▶ Instructions:
a) Reproduce the passage of the aquarium forum thread from "They aren't easy" to "luck for that.".
b) Carry on the aquarium forum thread from its last line.

In a tank of that size, fish will move around anyway. I wouldn't see it as too bottom heavy. The altispinisa rams will cruise six inches to a foot off the bottom a lot.
They aren't easy to sex with great accuracy, especially at pet store sizes. You'd be taking your chances. In a perfect world, 1m 3f, but you'd need luck for that.
But while they are cichlids and will scrap, four will spread it around. Three is always a bad idea. 
Don't add all the fish at once (to not crash your cycle), but add all the cichlids at once so they can start fresh in terms of territory. They don't welcome new kids in their neighbourhood. 

Keep a close eye on glass cats.They need hiding places up high in the tank - plants are ideal for that. I would add them last, once you are certain your tank has cycled. They are painfully delicate, and are of the 'they die when someone coughs in the next room' class of fish for many hobbyists. Their advantage is that if they get ich or velvet, you see it!
You'll need regular 25% water changes for all those fish. A maintenance schedule will make that tank way more enjoyable than a more haphazard approach.


----------



## Summer (Oct 3, 2011)

I think rams are beautiful fish and would compliment your tank quite nicely! Good luck!


----------



## ufimych (May 9, 2011)

I never tried rams. Now, I have a pair of kribensis instead. Because they want to breed and can harm other fish, I had to isolate them in a 10 gallons tank, where they reproduced successfully and it became their permanent home.


----------



## ufimych (May 9, 2011)

I agree that platies may be happiest in a tank with brakish water. I have never tried it, but I always have about 5 platies; regardless of conditions they seem happy and breed regularly. I am adjusting conditions to fit tetras, kribensis, tiger barbs or gouramies, but platies are doing well in any of my tanks.


----------



## RylandVT (Jan 1, 2012)

if three rams are a no, what about 2? or should I just go for 4 if I want more than 1? 
Thank you for the comment about the glass cats-I made sure there are plenty of upper level hiding spots. if they should go in last, what would be a good group to go in first?

▶ Dataset section:

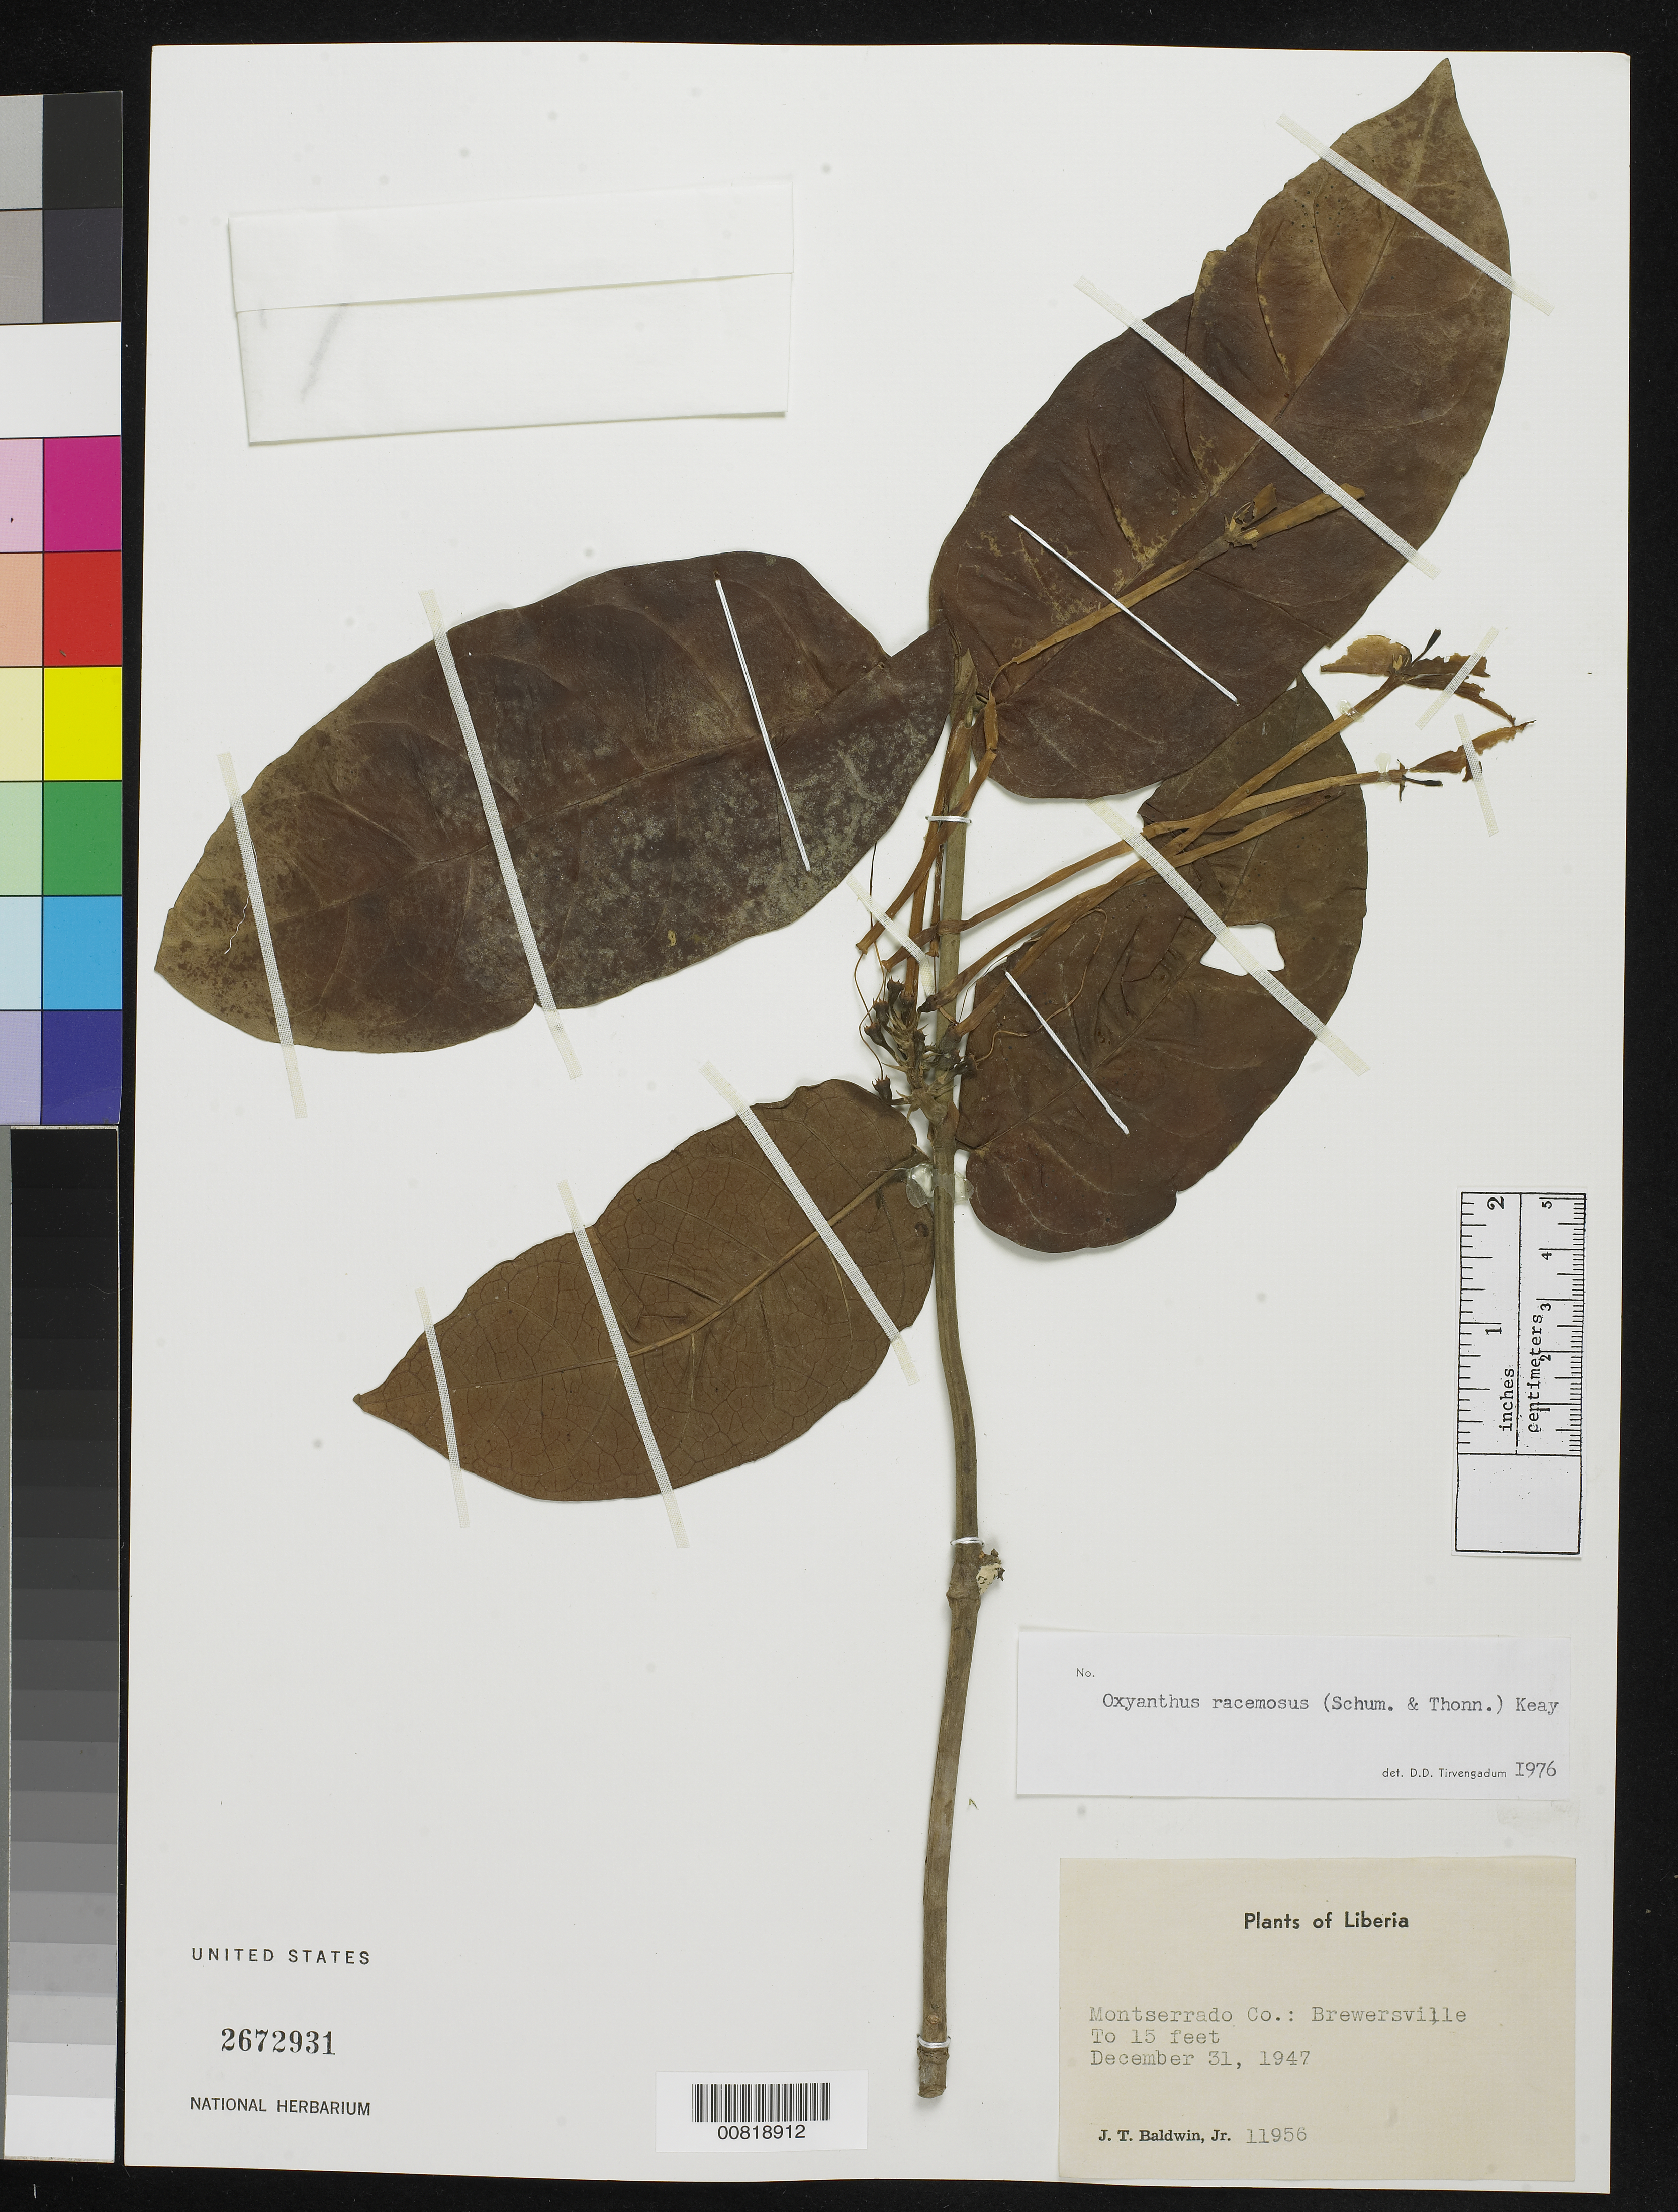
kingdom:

▶ Task responses:
a)
They aren't easy to sex with great accuracy, especially at pet store sizes. You'd be taking your chances. In a perfect world, 1m 3f, but you'd need luck for that.

b)
----------



## ufimych (May 9, 2011)

Rams can be kept as a group of one male and a few females. However, if your conditions are exactly good for them, one pair will set up for breeding and chase away the rest of the group. When they breed, they are territorial and defend their place like dogs, disturbing the tank fish community.


----------



## navigator black (Jan 3, 2012)

If you have three, the third will be picked to death. if you have four, they'll all scrap equally. If they breed, it'll stir things up, but they aren't super aggressive. Bolivian rams (M. altispinosa) are bigger and much hardier than Venezuelan rams (M. ramirezi). They are very easy going, but they are cichlids. The third fish always dies - you either have two, or four or more, and your tank's not huge.

Platys don't need brackish, but they have evolved over limestone in hard water, and are prone to parasites and over-all ill health in soft water. Mineral poor water is a big stress for their bodies. Most North American tap is moderately hard to hard, so they adapt easily. Where I am, the tapwater is quite soft, and I can't keep platys without doctoring the water (easy to do).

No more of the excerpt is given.